CUDA Fast Math#

As noted in Fastmath, for certain classes of applications that utilize floating point, strict IEEE-754 conformance is not required. For this subset of applications, performance speedups may be possible.

The CUDA target implements Fastmath behavior with two differences.

First, the fastmath argument to the @jit decorator is limited to the values True and False.
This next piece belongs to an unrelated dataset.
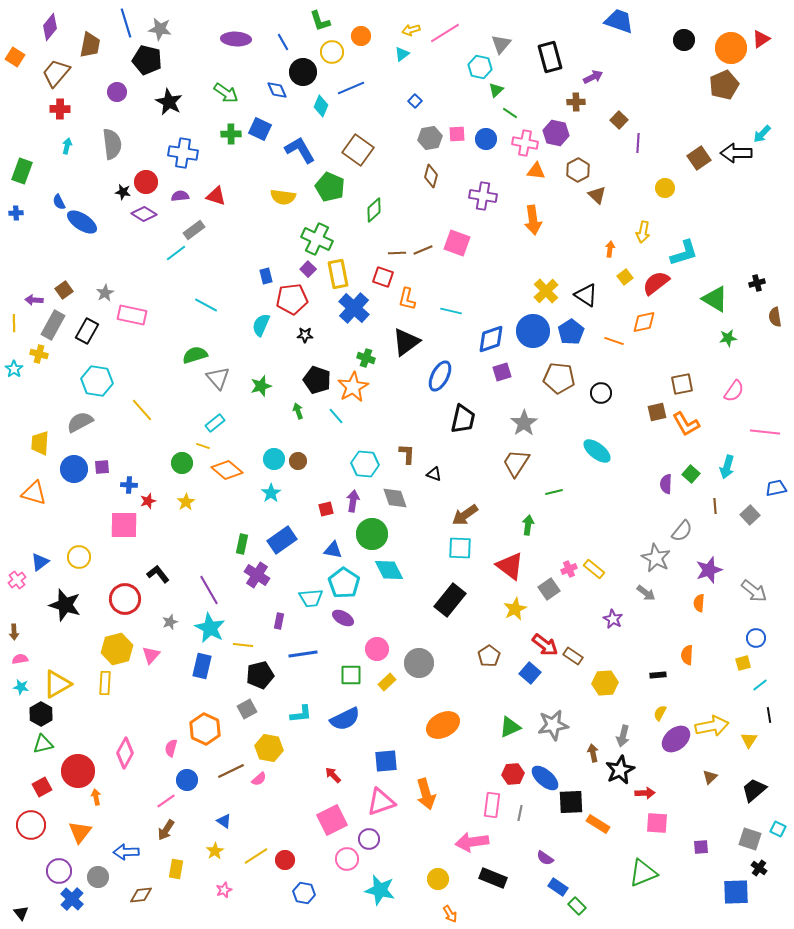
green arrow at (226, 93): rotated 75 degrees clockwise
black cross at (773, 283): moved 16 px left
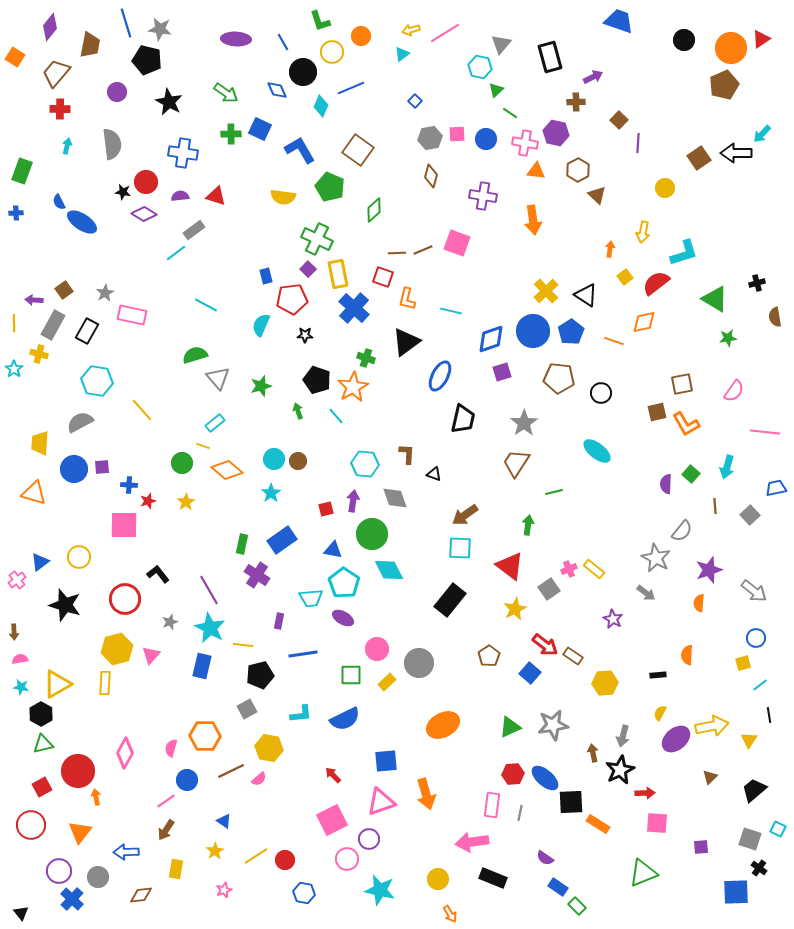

When True, the following optimizations are enabled:
- Flushing of denormals to zero.
- Use of a fast approximation to the square root function.
- Use of a fast approximation to the division operation.
- Contraction of multiply and add operations into single fused multiply-add operations.
See the documentation for nvvmCompileProgram for more details of these optimizations.
Secondly, calls to a subset of math module functions on float32 operands will be implemented using fast approximate implementations from the libdevice library.
- math.cos(): Implemented using __nv_fast_cosf.
- math.sin(): Implemented using __nv_fast_sinf.
- math.tan(): Implemented using __nv_fast_tanf.
- math.exp(): Implemented using __nv_fast_expf.
- math.log2(): Implemented using __nv_fast_log2f.
- math.log10(): Implemented using __nv_fast_log10f.
- math.log(): Implemented using __nv_fast_logf.
- math.pow(): Implemented using __nv_fast_powf.